▸ What this task involves
Carry on the human activity recognition walkthrough from its final output, the printed shape of the training data.

▸ Provided text
------------------------------------------------------------------------

Crisp overview of the dataset

Accelerometer and Gyroscope readings are taken from 30 volunteers(referred as subjects) while performing the following 6 Activities. 1) Walking 2) WalkingUpstairs 3) WalkingDownstairs 4) Standing 5) Sitting 6) Lying.
Readings are divided into a window of 2.56 seconds with 50% overlapping.
Accelerometer readings are divided into gravity acceleration and body acceleration readings, which has x,y and z components each.
Gyroscope readings are the measure of angular velocities which has x,y and z components.
Jerk signals are calculated for BodyAcceleration readings.
Fourier Transforms are made on the above time readings to obtain frequency readings.
Now, on all the base signal readings., mean, max, mad, sma, arcoefficient, engerybands,entropy etc., are calculated for each window.
We get a feature vector of 561 features and these features are given in the dataset.
Each window of readings is a datapoint of 561 features.

Problem Framework

30 subjects(volunteers) data is randomly split to 70%(21) test and 30%(7) train data.
Each datapoint corresponds one of the 6 Activities.

Problem Statement

Given a new datapoint we have to predict the Activity it belongs to.

# All the necessary imports
import matplotlib.pyplot as plt
import seaborn as sns
import pandas as pd
import numpy as np

# features are loaded from the features file given
features = list()
with open('/home/codename_sai/Desktop/1_HumanActivityRecognition/UCI HAR Dataset/features.txt') as f:
    features = [line.split()[1] for line in f.readlines()]

print("No of features : {}".format(features.__len__()))
print(features[:10])

No of features : 561
['tBodyAcc-mean()-X', 'tBodyAcc-mean()-Y', 'tBodyAcc-mean()-Z', 'tBodyAcc-std()-X', 'tBodyAcc-std()-Y', 'tBodyAcc-std()-Z', 'tBodyAcc-mad()-X', 'tBodyAcc-mad()-Y', 'tBodyAcc-mad()-Z', 'tBodyAcc-max()-X']

datapath = '/home/codename_sai/Desktop/1_HumanActivityRecognition/UCI HAR Dataset/'

# Train data is loaded from the X_train and y_train files given
X_train = pd.read_csv(datapath + 'train/X_train.txt', sep = '\s+',names=features)

# add subject column to the dataframe
X_train['Subject'] = pd.read_csv(datapath + 'train/subject_train.txt')

y_train = pd.read_csv(datapath + 'train/y_train.txt', sep = '\s+',names=['Activity'])

# Test data is loaded from the X_test and y_test files given
X_test = pd.read_csv(datapath + 'test/X_test.txt', sep = '\s+',names=features)

# add subject column to the dataframe
X_test['Subject'] = pd.read_csv(datapath + 'test/subject_test.txt')

y_test = pd.read_csv(datapath + 'test/y_test.txt', sep = '\s+',names=['Activity'])

# train data has 7352 datapoints and 562 features
X_train.shape

(7352, 562)

------------------------------------------------------------------------

▸ Records provided
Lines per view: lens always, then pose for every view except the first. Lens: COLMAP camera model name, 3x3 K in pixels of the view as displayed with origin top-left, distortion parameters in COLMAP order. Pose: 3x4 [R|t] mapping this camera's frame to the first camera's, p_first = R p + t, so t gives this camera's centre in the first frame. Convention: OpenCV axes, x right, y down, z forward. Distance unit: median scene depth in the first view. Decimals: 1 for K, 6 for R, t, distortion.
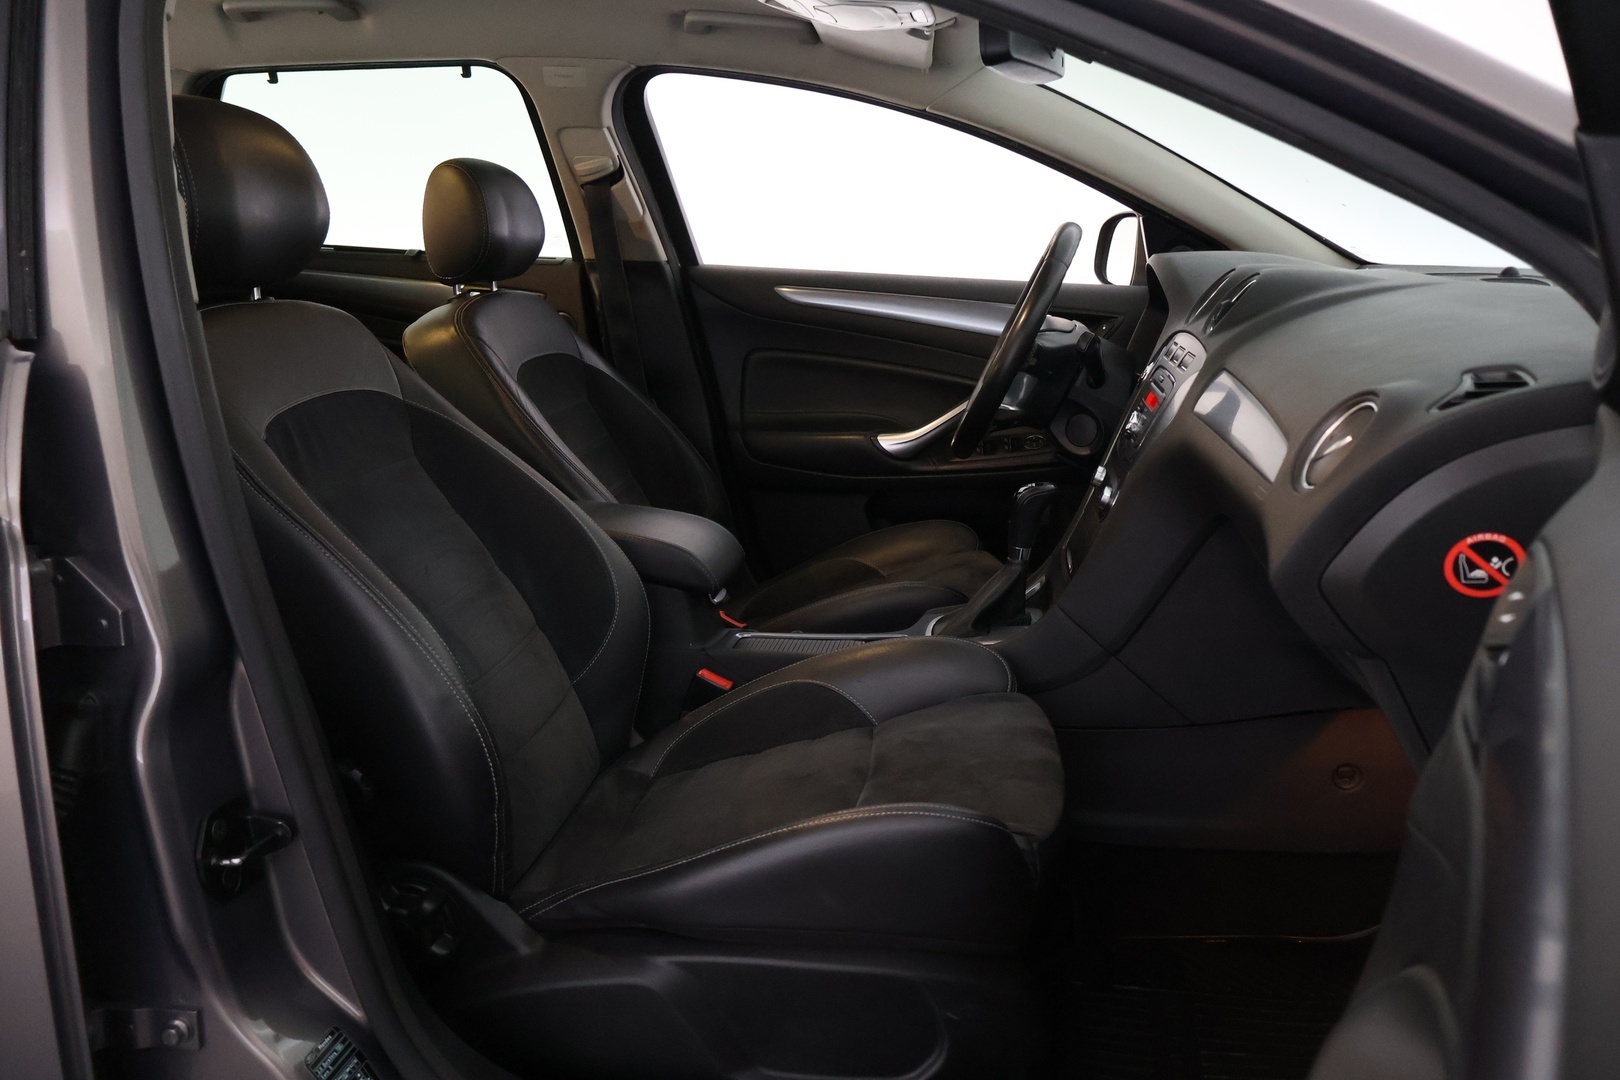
lens RADIAL K [[1313.6, 0, 807.4], [0, 1313.6, 543.3], [0, 0, 1]] dist [-0.002359, 0.005227]
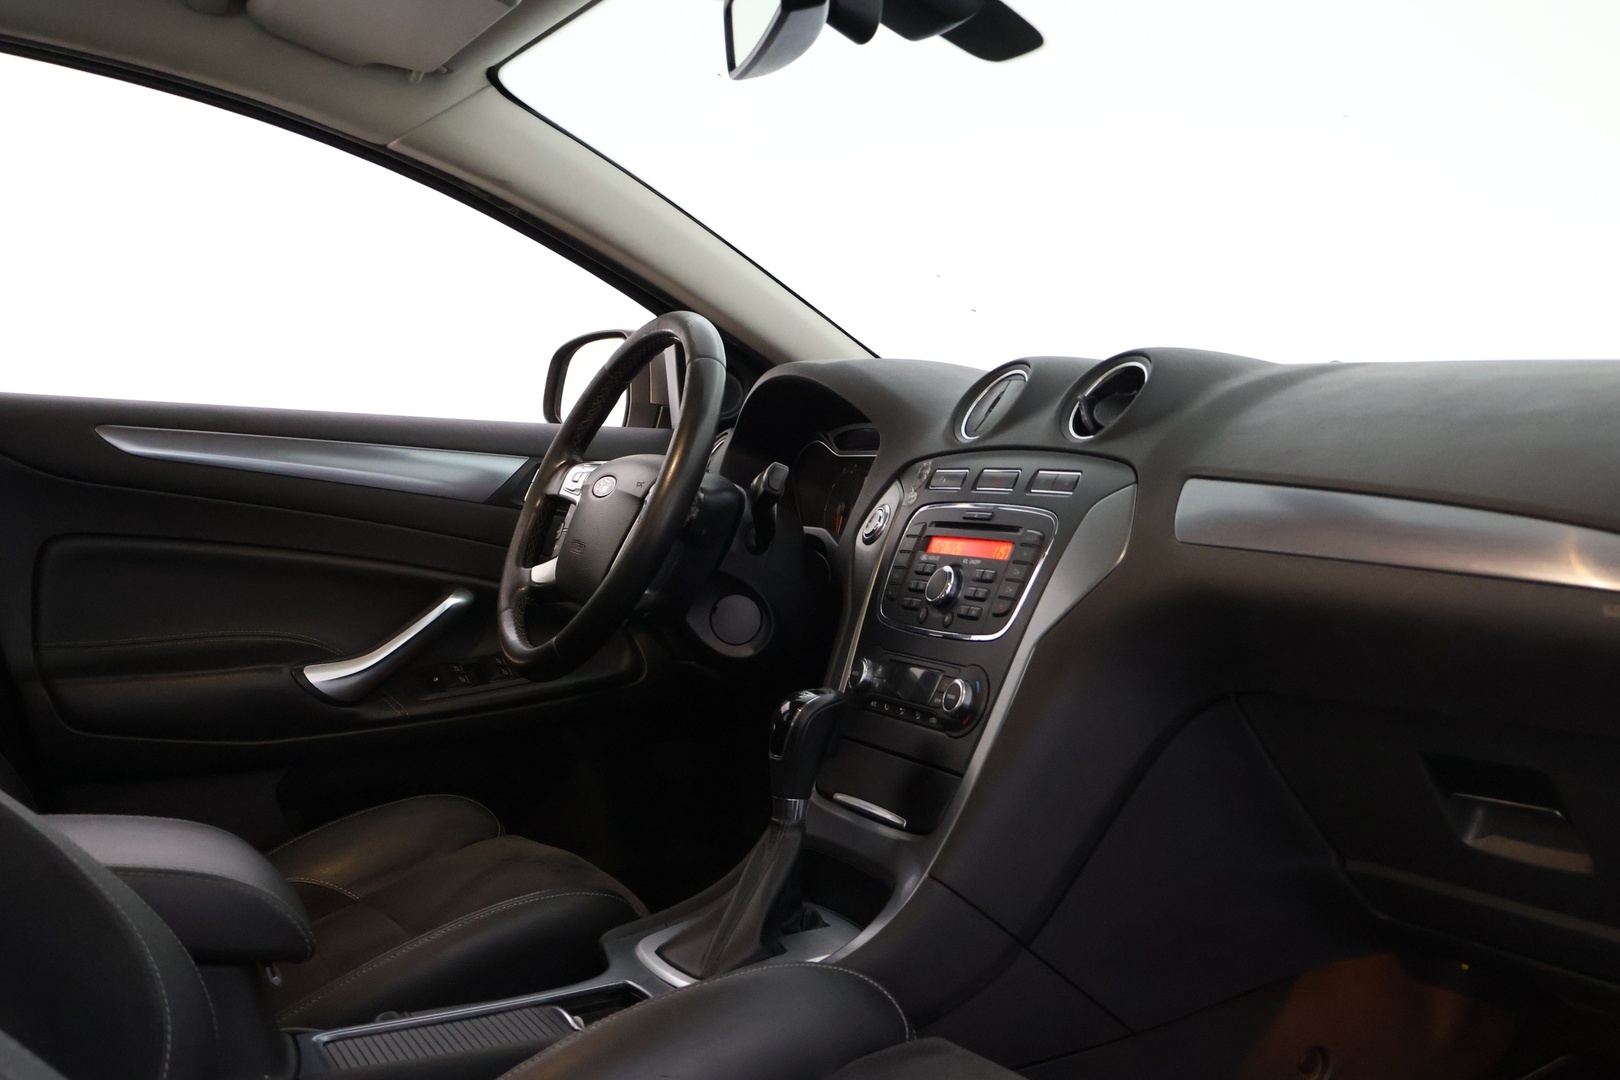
lens RADIAL K [[1699.6, 0, 810.2], [0, 1699.6, 539.2], [0, 0, 1]] dist [-0.008059, 0.000000]
pose [[0.824135, -0.038463, 0.565086, -0.195569], [0.131755, 0.983341, -0.125224, -0.011889], [-0.550856, 0.177654, 0.815474, 0.230295]]
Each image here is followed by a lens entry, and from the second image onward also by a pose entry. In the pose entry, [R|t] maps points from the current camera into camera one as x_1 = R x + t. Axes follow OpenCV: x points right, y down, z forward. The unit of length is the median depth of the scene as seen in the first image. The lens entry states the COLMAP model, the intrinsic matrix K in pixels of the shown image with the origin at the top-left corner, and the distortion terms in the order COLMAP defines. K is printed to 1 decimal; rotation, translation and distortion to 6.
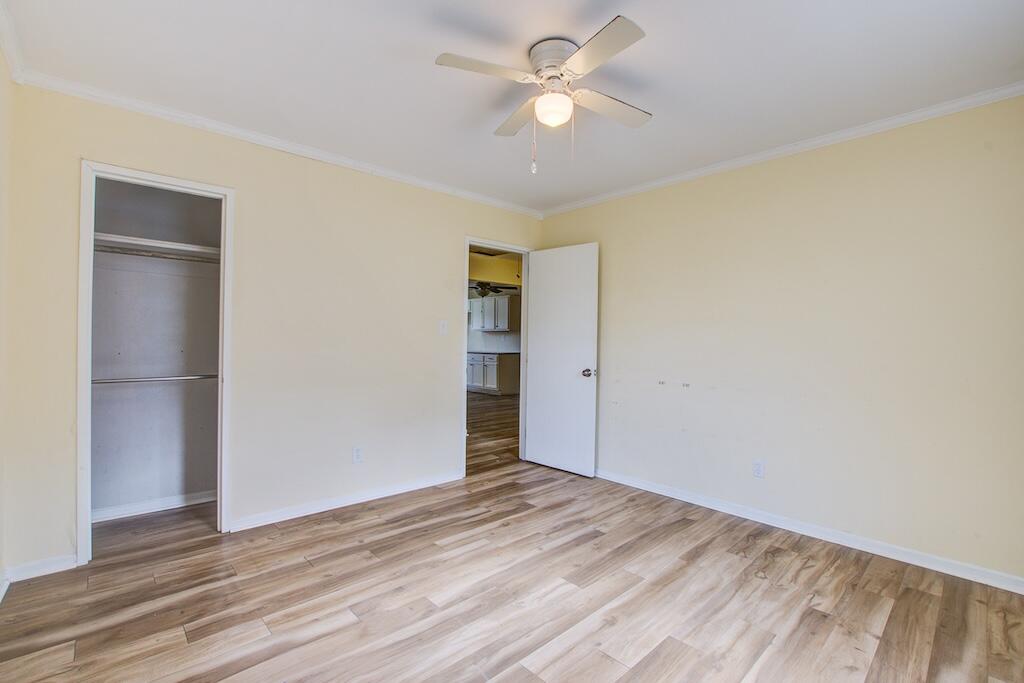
lens RADIAL K [[456.0, 0, 513.2], [0, 456.0, 339.9], [0, 0, 1]] dist [-0.037521, 0.005773]
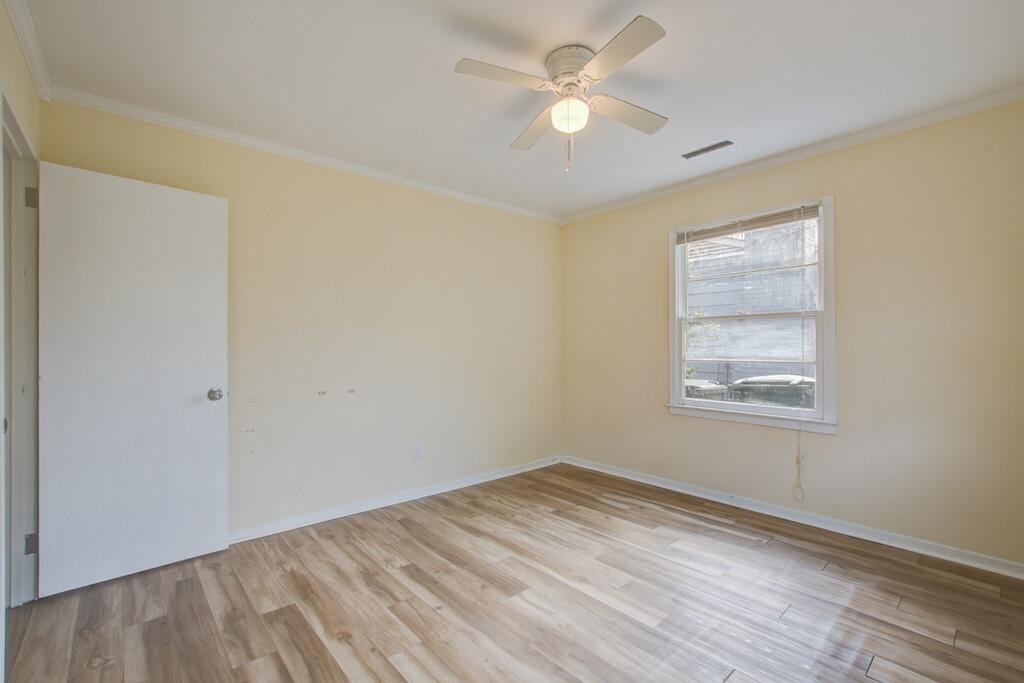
lens RADIAL K [[448.1, 0, 512.0], [0, 448.1, 341.5], [0, 0, 1]] dist [-0.020564, 0.000500]
pose [[0.022830, -0.001745, 0.999738, -0.705661], [0.003640, 0.999992, 0.001662, -0.004850], [-0.999733, 0.003601, 0.022836, 0.842318]]
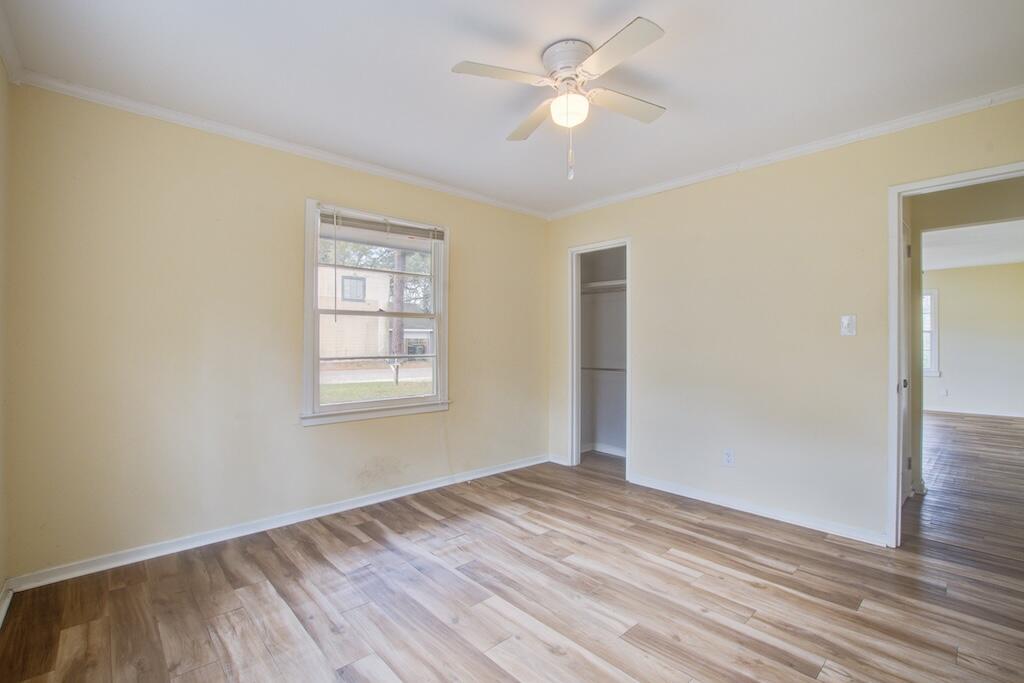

------------------------------------------------------------------------

▸ Task result
# 1 - Walking
# 2 - WalkingUpstairs
# 3 - WalkingDownstairs
# 4 - Standing
# 5 - Sitting
# 6 - Lying

y_train['Activity'].value_counts()

6    1407
5    1374
4    1286
1    1226
2    1073
3     986
Name: Activity, dtype: int64

y_train has 6 Activities. It is a multiclass classification
It is a reasonably balanced dataset

type(X_train), X_train.shape, type(y_train), y_train.shape

(pandas.core.frame.DataFrame,
 (7352, 562),
 pandas.core.frame.DataFrame,
 (7352, 1))

# Add class label to the X_train
X_train['Activity'] = y_train['Activity']

X_train.head()

y_train.head()

Data Cleaning - Dirtying hands

# Checking for duplicated
sum(X_train.duplicated()), sum(X_test.duplicated())

(0, 0)

There are no duplicates as we see from above

# checking for NaN/null values
X_train.isnull().values.any(), X_test.isnull().values.any()

(True, True)

There are NaN's, let's locate them

# Taking the rows which has NaN
nan_rows_train = X_train[X_train.isnull().T.any().T]
nan_rows_test = X_test[X_test.isnull().T.any().T]
print('NaN rows in train')
nan_rows_train

NaN rows in train

print('NaN rows in test')
nan_rows_test

NaN rows in test

Subject of 7351 indexed datapoint is missing. As it is 1/7352 we discard the complete row indexed 7351

# Here we get an extra feature for train as we have added class label to X_train
X_train.shape, X_test.shape

((7352, 563), (2947, 562))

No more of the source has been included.